--- Provided passage ---
========================

Edward Cope in the 1860s

Meanwhile, Marsh received a post-graduate scholarship from Yale to study chemistry, geology, and mineralogy, and he obtained a master’s degree in 1863. After that, with financial backing from his uncle George Peabody, Marsh went to Germany to study in the field of paleontology. Around this same time, Cope’s father acceded to his son’s wishes for a college education and paid for Cope to attend the University of Pennsylvania, where Cope studied anatomy and paleontology under Joseph Leidy, the leading American paleontologist of that time. However, during 1863 and 1864, Cope left college and went to Europe ostensibly to study paleontology, but some historians surmise that Cope’s father sent him to Europe to avoid the draft that was in place in the Civil War. While Cope was in Germany, he met his future rival, Marsh. At the time that they met, the two men were contrasts in educational background. Marsh had an extensive formal education and possessed two college degrees, while Cope, who had attended an excellent school during his youth and had some education in college, lacked a college degree.

========================

--- Extracted entries ---
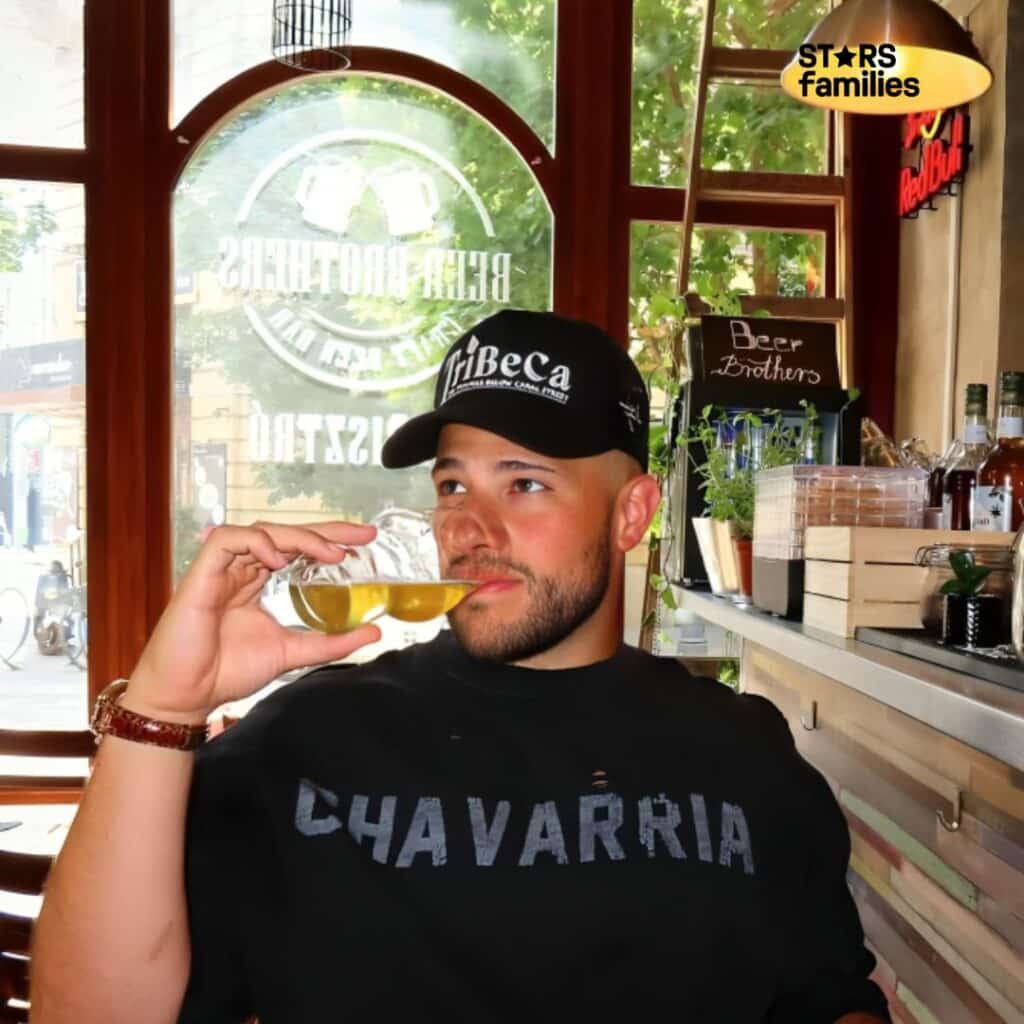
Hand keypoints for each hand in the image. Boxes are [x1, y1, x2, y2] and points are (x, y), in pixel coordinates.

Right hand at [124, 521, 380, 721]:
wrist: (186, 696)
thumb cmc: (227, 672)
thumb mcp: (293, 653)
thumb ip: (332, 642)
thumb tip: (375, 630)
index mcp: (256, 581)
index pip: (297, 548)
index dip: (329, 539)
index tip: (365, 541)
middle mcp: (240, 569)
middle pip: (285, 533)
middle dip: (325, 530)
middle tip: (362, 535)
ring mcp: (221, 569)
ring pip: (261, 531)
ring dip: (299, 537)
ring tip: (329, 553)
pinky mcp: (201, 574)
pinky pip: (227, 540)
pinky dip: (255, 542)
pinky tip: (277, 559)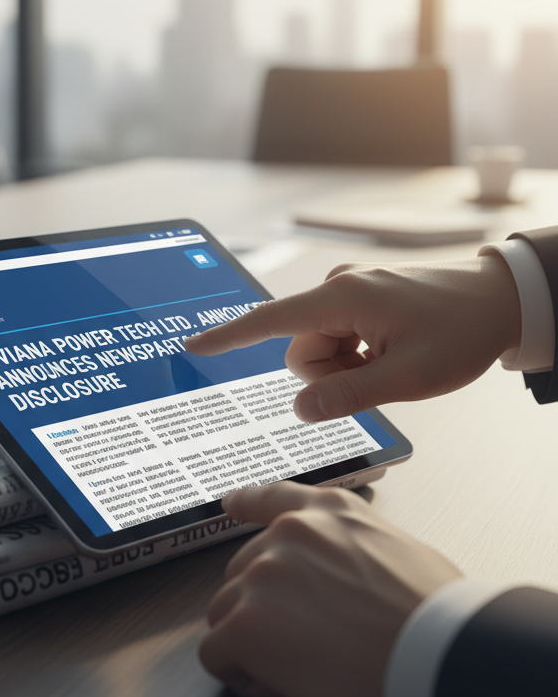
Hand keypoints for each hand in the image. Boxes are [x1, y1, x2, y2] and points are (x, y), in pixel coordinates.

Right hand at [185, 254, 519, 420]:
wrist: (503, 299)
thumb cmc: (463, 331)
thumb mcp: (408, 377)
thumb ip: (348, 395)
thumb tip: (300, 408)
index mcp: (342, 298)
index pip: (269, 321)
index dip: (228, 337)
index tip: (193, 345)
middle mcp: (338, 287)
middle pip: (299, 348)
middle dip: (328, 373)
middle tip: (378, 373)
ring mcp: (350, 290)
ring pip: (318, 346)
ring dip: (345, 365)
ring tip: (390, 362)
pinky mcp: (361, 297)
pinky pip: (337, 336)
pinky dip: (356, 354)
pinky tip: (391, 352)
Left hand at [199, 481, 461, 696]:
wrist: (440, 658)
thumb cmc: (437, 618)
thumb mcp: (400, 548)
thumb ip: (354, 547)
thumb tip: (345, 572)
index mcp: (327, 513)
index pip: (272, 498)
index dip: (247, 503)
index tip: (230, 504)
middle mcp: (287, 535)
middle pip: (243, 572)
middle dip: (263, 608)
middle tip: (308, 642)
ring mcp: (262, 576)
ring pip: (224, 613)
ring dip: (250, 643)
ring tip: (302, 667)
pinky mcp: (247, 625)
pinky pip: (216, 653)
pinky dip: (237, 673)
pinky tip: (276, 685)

========================

--- Work request 1 ---
Name every field of study mentioned in the passage about Cope and Marsh.
--- Work request 2 ---
Answer these questions using the passage about Cope and Marsh:
(a) Who financially supported Marsh's trip to Germany?
(b) Under whom did Cope study at the University of Pennsylvania?
(c) In what year did Marsh obtain his master's degree?
--- Work request 3 ---
Carry on the passage about Cope and Marsh from its last sentence.

--- Expected output 1 ---
Chemistry, geology, mineralogy, paleontology, anatomy

--- Expected output 2 ---
(a) His uncle George Peabody
(b) Joseph Leidy
(c) 1863

--- Expected output 3 ---
Othniel Marsh in 1865

Marsh, who had developed a strong reputation in the field of paleontology by this time, returned to the U.S. in 1866 and was appointed to the position of professor of vertebrate paleontology at Yale, which made him the first such professor in America. Later that year, at Marsh’s urging, George Peabody made a sizable donation to Yale to found the Peabody Museum of Natural History with Marsh named as a trustee. Cope returned to the U.S. in 1864, and his influential family was able to secure him a teaching appointment at Haverford College, a Quaker college near Philadelphia, although the college had to award Cope an honorary master’s degree in order for Cope to satisfy the criteria for the position. The following year Cope married Annie Pim, and their marriage produced a single child, daughter Julia, who was born in 1866. Marsh, on the other hand, never married.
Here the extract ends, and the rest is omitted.